A recent AAA survey revealed that each year, most Americans spend at least 12-and-a-half days behind the steering wheel.
The study was performed by the AAA Foundation for Traffic Safety, interviewing 5,700 drivers who provided information about their driving.
It also showed that men tend to drive an average of 2,300 miles over women, alongside an additional 18 percent of the time driving. People between the ages of 30 and 49 appeared to be those who drive the most. Unsurprisingly, drivers over the age of 75 hit an average of 5,840 miles per year, and teenagers drove an estimated 7,551 miles annually.
Nearly everyone drives. Why not do it safely?
Eight out of every ten households in the U.S. owns a car, whereas 28 percent of American households have more cars than registered drivers. Cars are the preferred vehicle for driving, while 20 percent of drivers choose SUVs, 17 percent drive pickups, and only 5 percent drive minivans. And although the government has slightly sponsored the use of carpool to reduce emissions and traffic congestion, 6 out of every ten driving trips are made without a passenger in the car. Drivers that live in rural areas were the ones that drive the most compared to those living in cities or towns.

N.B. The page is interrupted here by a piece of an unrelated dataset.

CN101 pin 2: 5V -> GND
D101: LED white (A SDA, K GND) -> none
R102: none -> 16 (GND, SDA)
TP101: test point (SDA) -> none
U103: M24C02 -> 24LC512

The survey also revealed that in 2015 Americans drove 2.4 percent more miles than in 2014, equivalent to an average of 10.900 miles per driver. The most driving-heavy season appears to be October through December, where Americans drive an average of 31.5 miles each day; and in contrast, they prefer to stay home from January through March, driving 26.2 miles each day.

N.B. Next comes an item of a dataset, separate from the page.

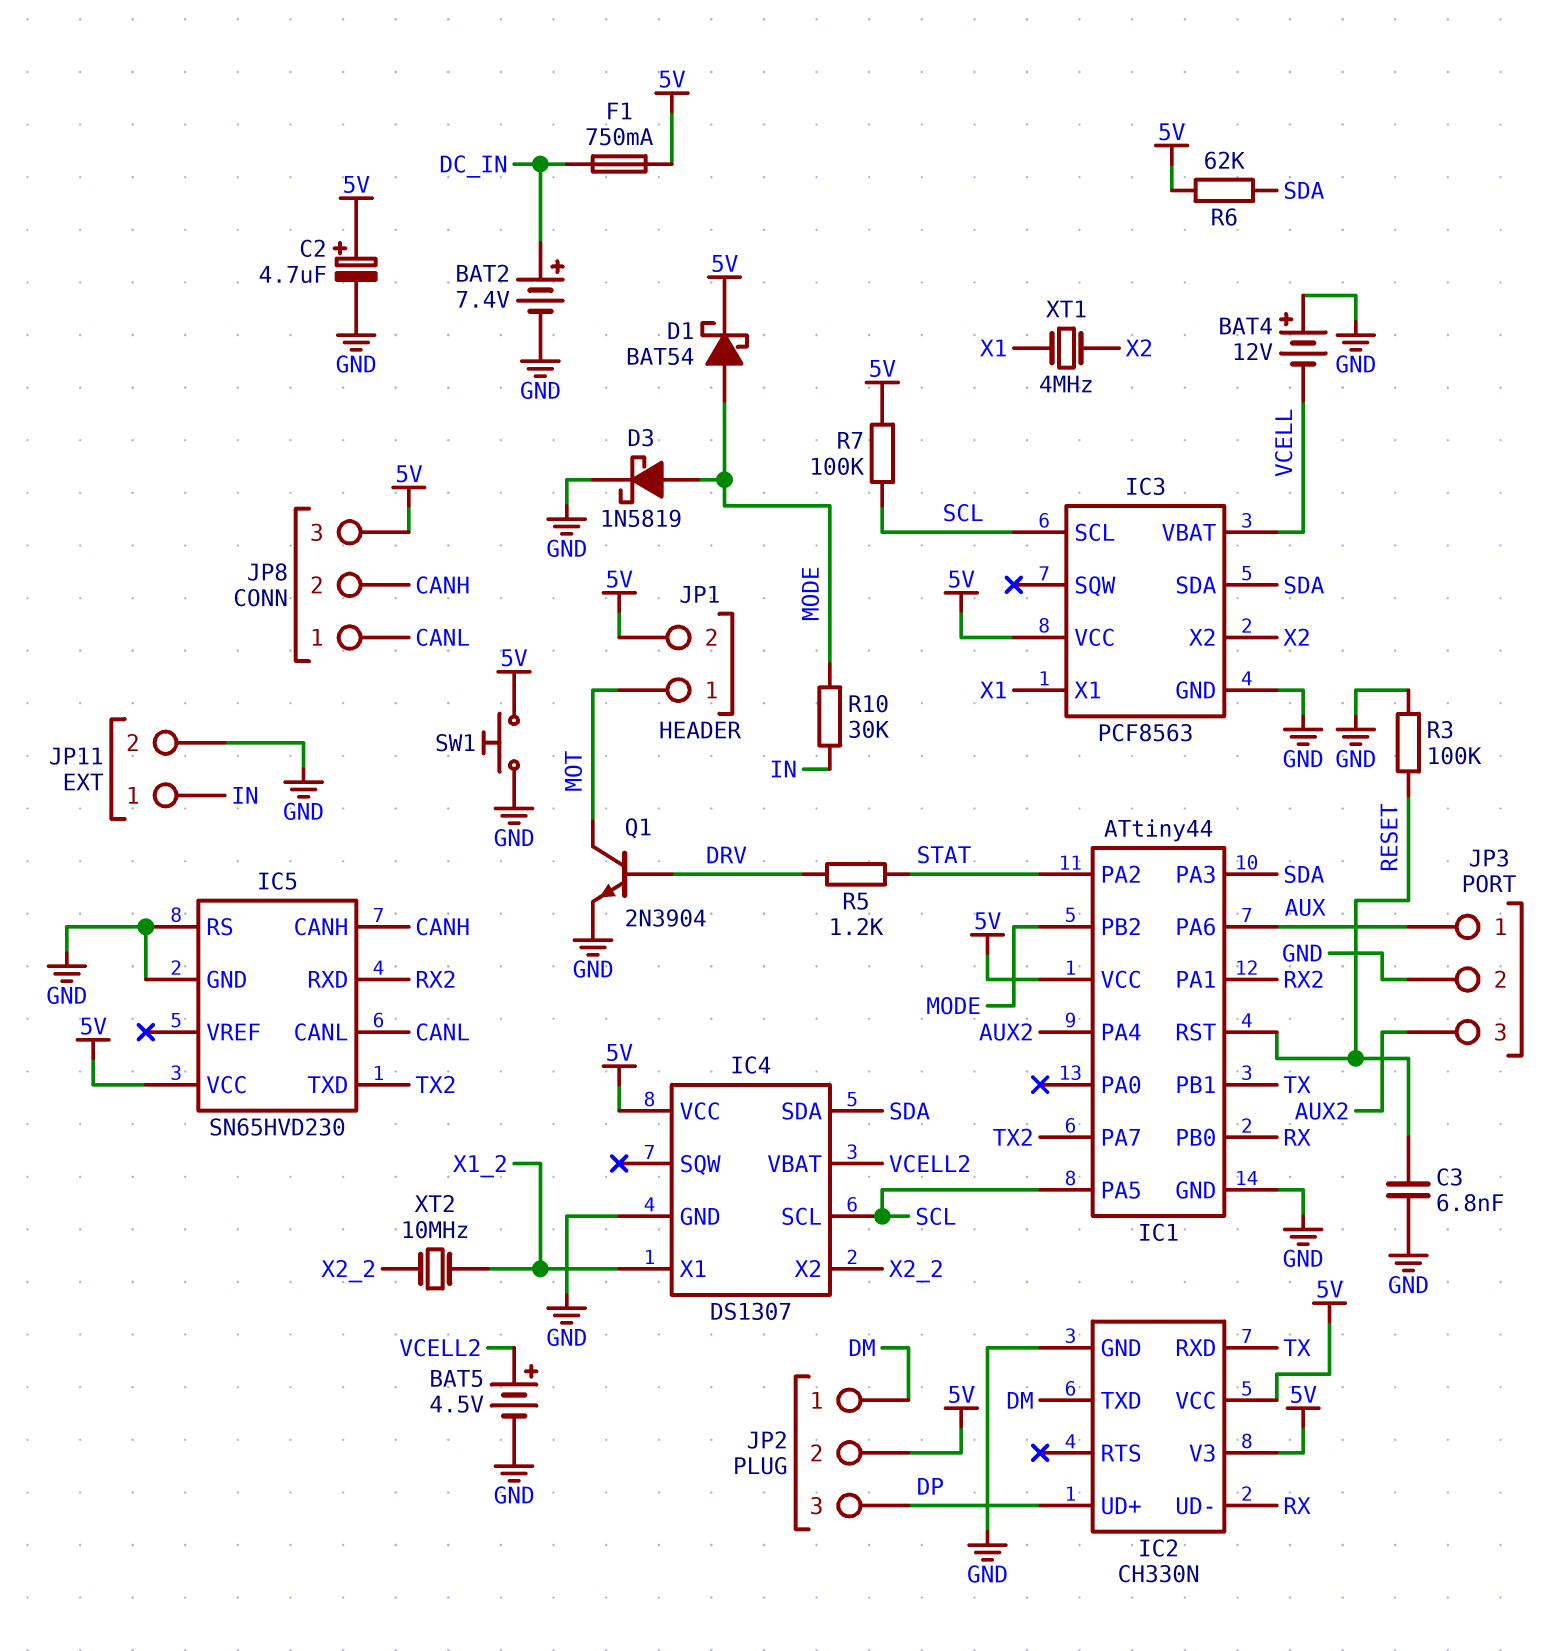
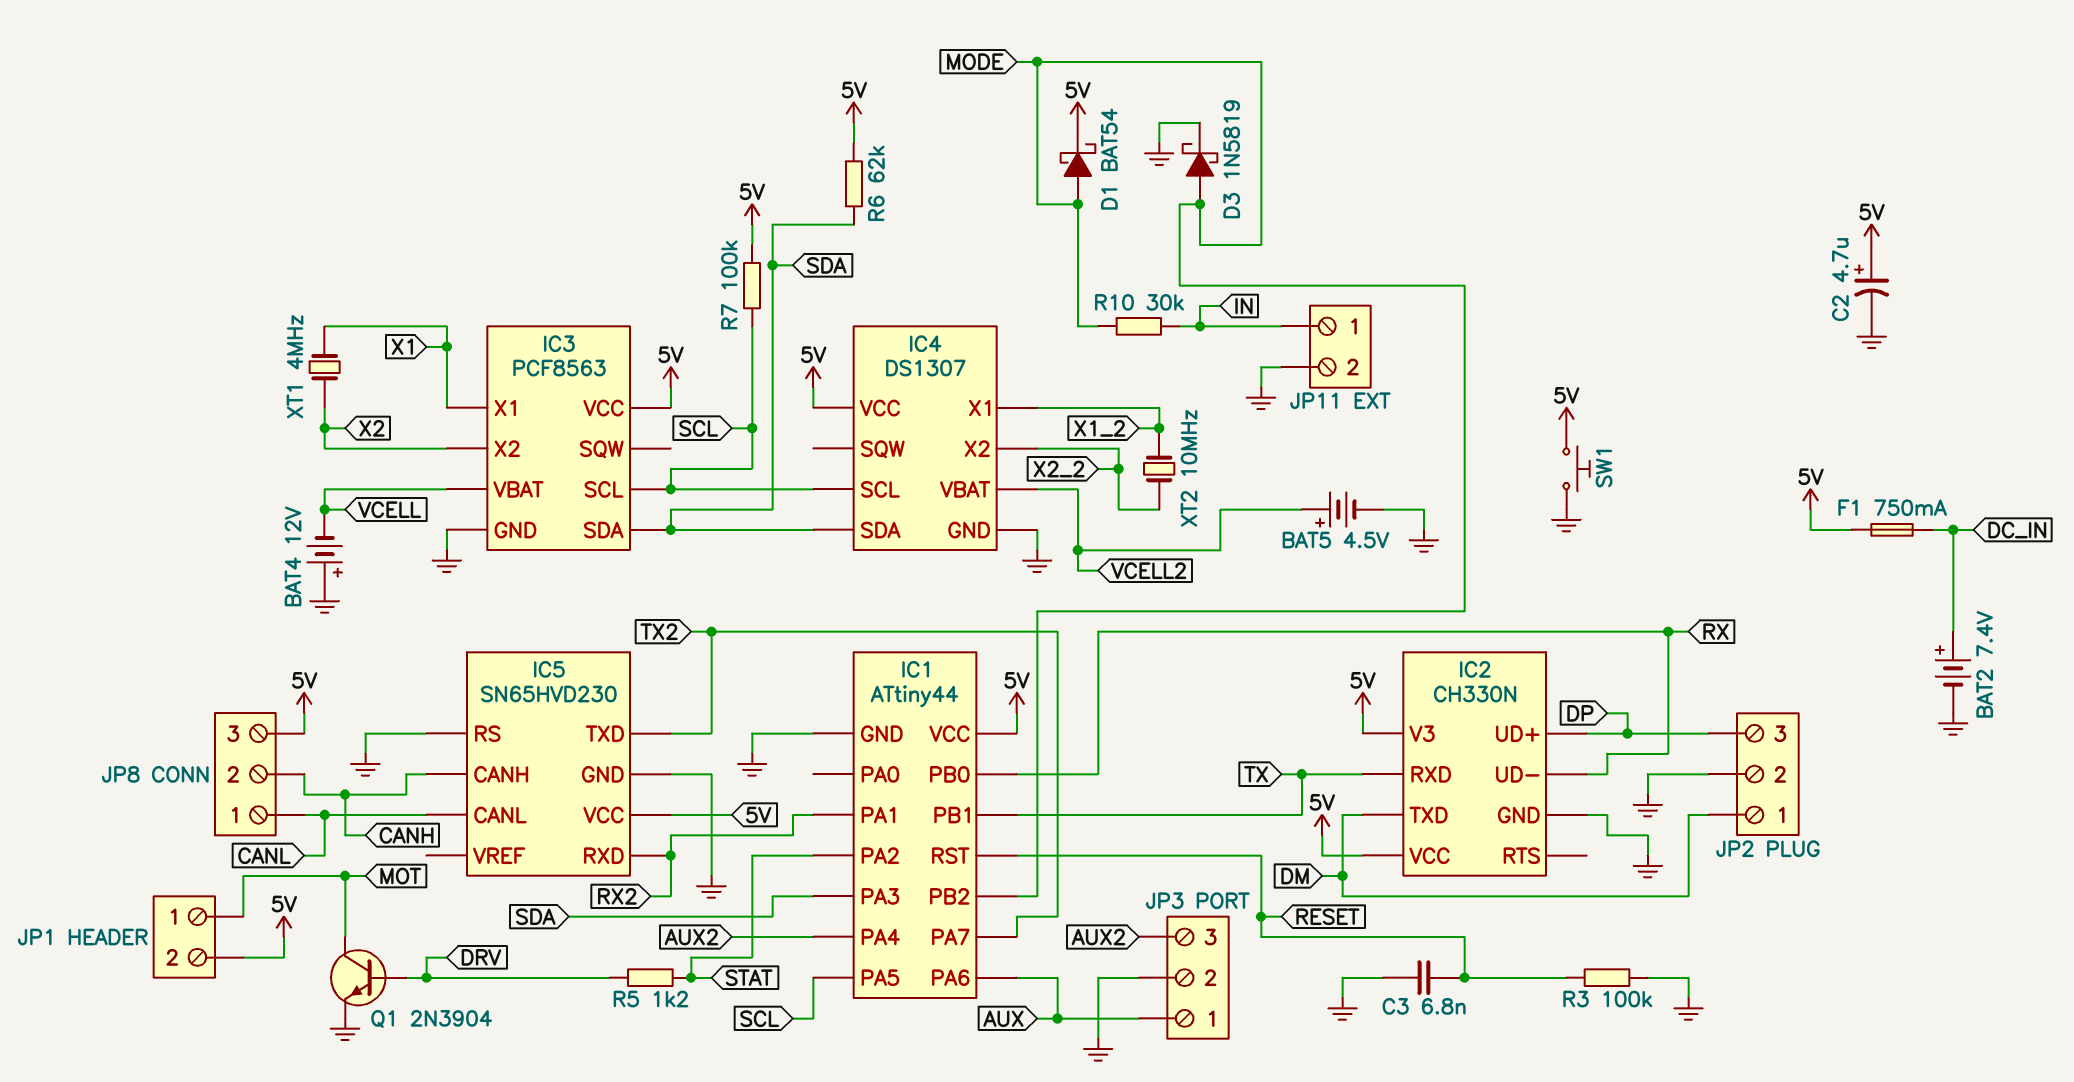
JP2 pin 2: 5V -> GND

Many do not recognize the health hazards of driving as many people will incur in irresponsible behavior while behind the while. Drivers, no matter where they are, run red lights and use their cellphones while behind the wheel.
Sheila S. Sarkar, director of the California Institute of Transportation Safety in San Diego, states that nowadays the most dangerous factors while driving are distractions. Drivers tend to pay too much attention to their phones, to their children in the car, to interactions with friends, and then become over-confident and end up crashing other vehicles, putting their lives and that of others in danger.
According to research, split-second distractions kill 42,000 drivers each year, causing over $250 billion in injury costs.
Driving has also been labeled a burden on mental health, as people tend to switch behaviors erratically when behind the wheel. When people drive, they become surrounded by “people having negative emotions, and the whole system is based on whether it’s cooperative or antagonistic,” according to Leon James, professor of psychology at the University of Hawaii.
Because we spend so much time behind the wheel, it is advisable to try and make the best out of that time by being a responsible driver. By paying attention to the road and to what other drivers are doing one can assure its safety alongside the security of its passengers, nearby pedestrians, and other drivers.